When a senior Tajikistan government official declared in July that Uzbekistan had given up on objections to the Rogun hydropower project, it implausibly seemed like a monumental entente had been reached.
Those remarks, made by Tajik Energy and Water Resources Minister Usmonali Usmonzoda on July 27, have proven woefully misleading, however.
Uzbekistan’s Foreign Ministry on August 1 issued a statement reiterating its total opposition to the project. For clarity’s sake, it reproduced a speech by Deputy Prime Rustam Azimov from last year that concluded with this unambiguous sentence: “Uzbekistan will never and under no circumstances give its support to this project.”
This brewing standoff may come to a head sooner than expected if Tajikistan’s optimistic timetable comes to fruition.
In August, Usmonzoda said Tajikistan plans to commission the first two units of the Roghun plant in the next few years. Ozodagon news agency quoted Usmonzoda as putting that timeframe at three years.
The first units will have a combined generating capacity of 800 megawatts, enough to provide the entire country electricity around the clock, Usmonzoda said.
Tajikistan now has to cope with severe power shortages, particularly in the winter, when electricity is rationed to around 4-5 hours in the morning and the same amount in the evening.
“All the required equipment for the two units is already in the country. Some of this equipment has been here since the times of the Soviet Union — the remaining parts were acquired in recent yeas from Ukrainian manufacturers in the electricity industry,” Usmonzoda was quoted as saying by Russia’s Interfax news agency.
Tajikistan is going it alone with the construction of Rogun hydropower plant, which is designed to incorporate six generation units with 600 megawatt capacity apiece. Efforts to attract foreign investment have foundered, so the pressure to provide the funds is instead falling on the shoulders of long-suffering Tajik citizens.
It is estimated that the entire project will cost $2.2 billion to complete. Getting the first two units up and going at half capacity will cost $590 million.
All this has been proceeding in the teeth of Uzbek opposition.

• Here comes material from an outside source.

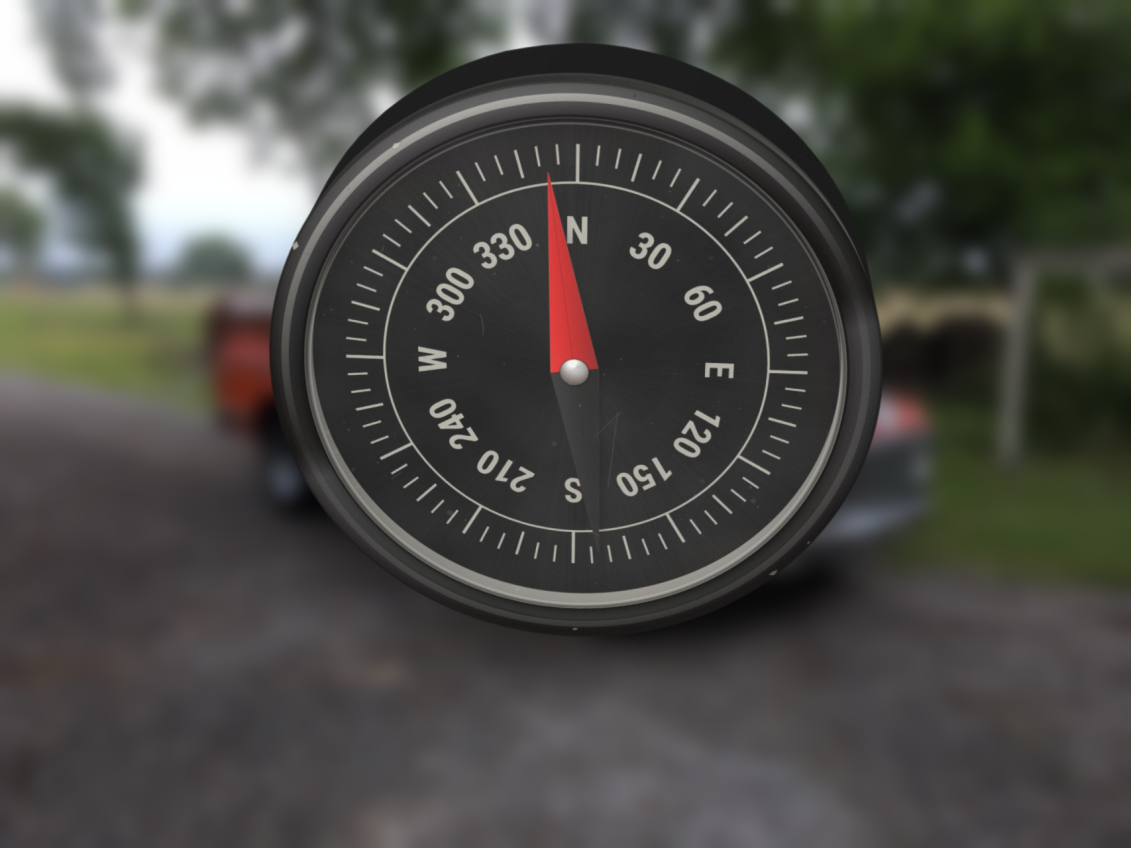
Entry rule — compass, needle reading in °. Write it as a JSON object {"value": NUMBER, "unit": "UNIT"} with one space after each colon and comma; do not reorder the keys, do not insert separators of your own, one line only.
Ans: {"value": 352.5, "unit": "°"}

Rogun received a major diplomatic boost after consultants commissioned by the World Bank gave the project a green light, describing the dam as the best way to end the country’s electricity shortages. The feasibility report reviewed several proposed options and concluded that the highest — and therefore the most productive — dam could be safely built on the planned site and withstand even a powerful earthquake.

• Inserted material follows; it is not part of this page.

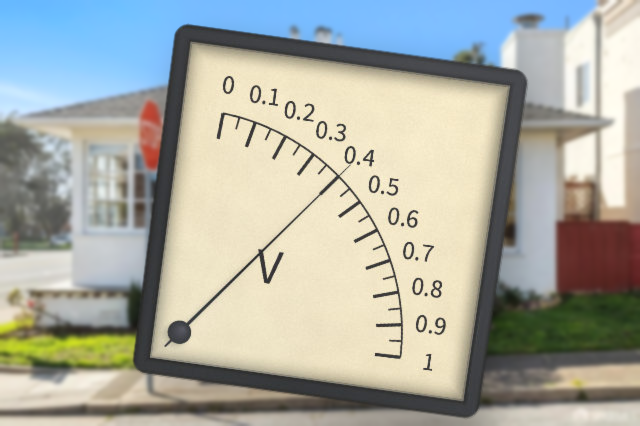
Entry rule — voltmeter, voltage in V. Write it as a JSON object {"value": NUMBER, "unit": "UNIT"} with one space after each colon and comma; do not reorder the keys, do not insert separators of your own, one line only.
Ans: {"value": 0.4, "unit": "V"}
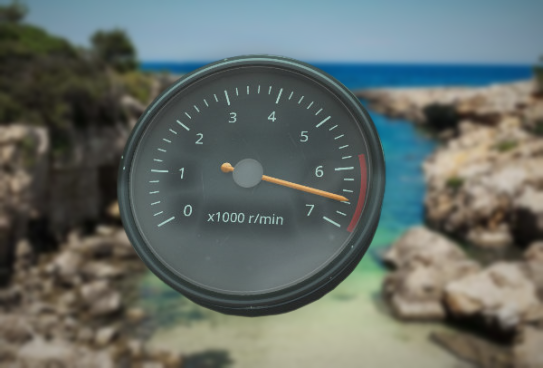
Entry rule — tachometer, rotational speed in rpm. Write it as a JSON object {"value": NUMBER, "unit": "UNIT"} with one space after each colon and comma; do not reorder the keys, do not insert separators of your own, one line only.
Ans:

That did not reassure Tashkent.
Azimov, speaking in Almaty on July 14, 2014, at a regional conference devoted to the feasibility study, observed caustically that the World Bank report could be called “anything you want — an essay, a pre-project review, a student assignment — but certainly not professional, skilled and valued expertise.”
The dams will give Dushanbe substantial means to control what water reaches Uzbekistan, which argues that its food security stands to be put at risk. The initial construction stages would be the most perilous, Uzbekistan’s ambassador to the United Nations, Murad Askarov, argued in a 2012 article in the book Disaster by Design: The Aral Sea and Its Lessons for Sustainability.
“In order to impound a water reservoir with a volume of 14 cubic kilometers, the significant part of the flows of the Vakhsh River will have to be blocked for at least 8-10 years,” Askarov said. “Cutting off its flow will completely disrupt the long-term regulation of water flows in the region and will raise the already increasing water scarcity to a disastrous level.”
Proper collective use of water resources in Central Asia will, it is evident, require cordial communication among neighboring countries and consideration of each other’s interests. That is signally lacking at present.